If you are familiar with her and you're still reading, I'll assume you either already own Have One On Me or you've flipped screens earlier to order it. I didn't know her.
I'd never heard of her. In earlier days, the Tower Record Days, Before Foreclosure Days, I would spend hours in there, at the listening booths, listening to small artists, discovering people I never heard of, talking to the employees for suggestions, etc. And since it closed, a number of community members have e-mailed to say that in the last years it seems like the albums I review are all the ones they'd see advertised on TV. Meaning that they may not really need a push. And that's a fair criticism. I cop to it, I don't deny it. But when I write back and ask for suggestions, I get 'I can't think of anyone right now.' This may be the last year of TCI -- it may not be, that's C.I.'s call (I think she just bought the place in the DC area in part to justify another a year -- in a 'I bought this house so I better offer congressional hearings in the snapshots' -- but that's just my opinion). And knowing that possibility, I wanted to find an artist to open my 2010 reviews with that you might not have heard of and hopefully one not on a huge label.
I asked friends for suggestions and came up with zilch. Then I asked C.I. around January 13th and she recommended Joanna's upcoming album. I spent the next two weeks listening to her back catalogue Walnut Whales, Yarn and Glue, The Milk-Eyed Mender and Ys. I never had time for the live album from 2007 because by that time I was living on C.I.'s advance copy of the album.
Joanna Newsom's previous albums got me excited about the new one but they didn't prepare me for it. I've talked about her lyrics and music and melody already so I'll zoom in now on the voice. This is her Ladies Of The Canyon. That's the album when Joni Mitchell's vocals were truly her own. The first album, she's said, was more bell-like. The second album was a stripped down style as she felt around. The third album was the start of the amazing voice we'd come to love and know. And that's Have One On Me. Joanna's vocals have so much more confidence and they reach and they soar.
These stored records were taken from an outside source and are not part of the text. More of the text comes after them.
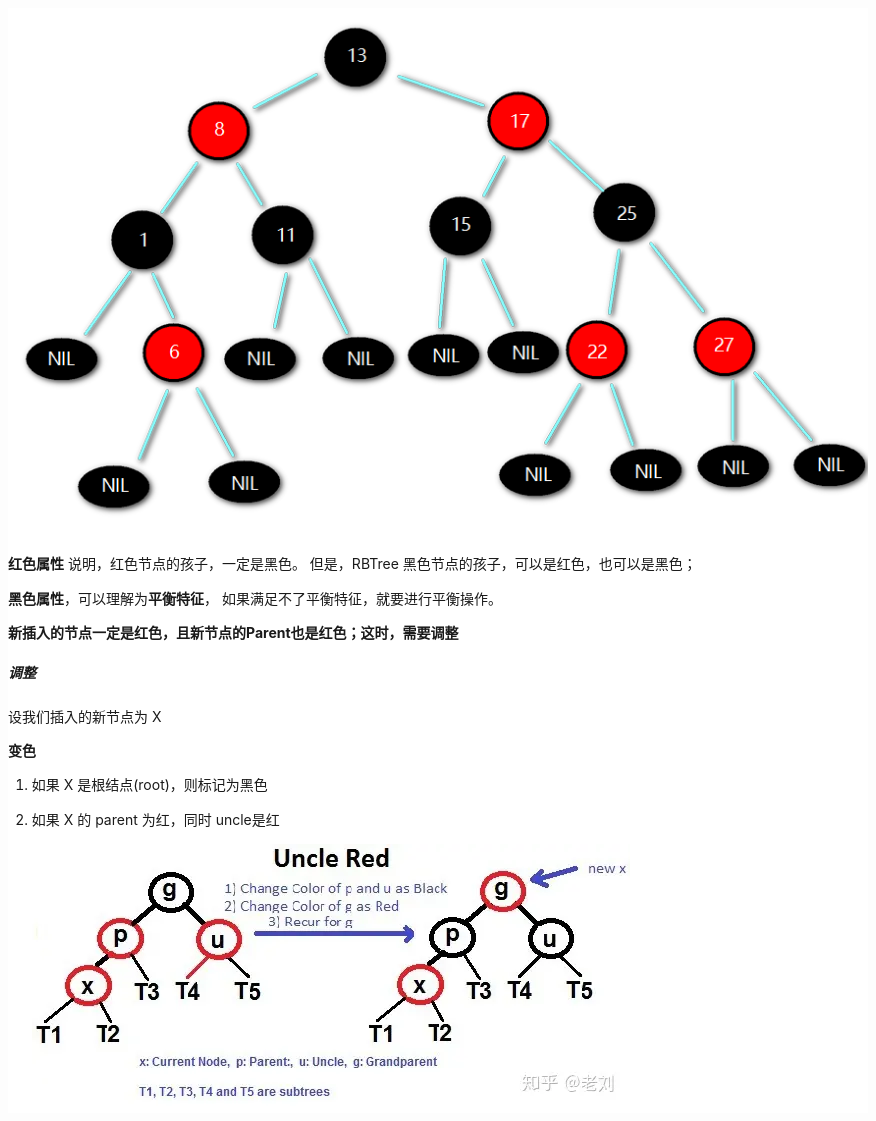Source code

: ![](attachment/20240110234942.png)

**红色属性** 说明，红色节点的孩子，一定是黑色。 但是，RBTree 黑色节点的孩子，可以是红色，也可以是黑色；

**黑色属性**，可以理解为**平衡特征**， 如果满足不了平衡特征，就要进行平衡操作。

**新插入的节点一定是红色，且新节点的Parent也是红色；这时，需要调整**
##### 调整
设我们插入的新节点为 X

 **变色**
 1. 如果 X 是根结点(root)，则标记为黑色
 2. 如果 X 的 parent 为红，同时 uncle是红

 	![](attachment/20240111101944.png)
As the song cycle nears its end, she takes a trip to the "municipal pound" ("Ribbon Bows") and sings:
I am not like you, I ain't from this place
And I do reserve the right
to repeat all my same mistakes.
And, in night, like you,
I certainly bit and chew
what I can find
and never seem to lose the taste.
If you can relate to that passage in any way (and I'm betting most people can), Have One On Me is an album you need to purchase. It's one of the most ambitious works of 2010 and, even with the year still so young, it's hard to think anyone else is going to top it.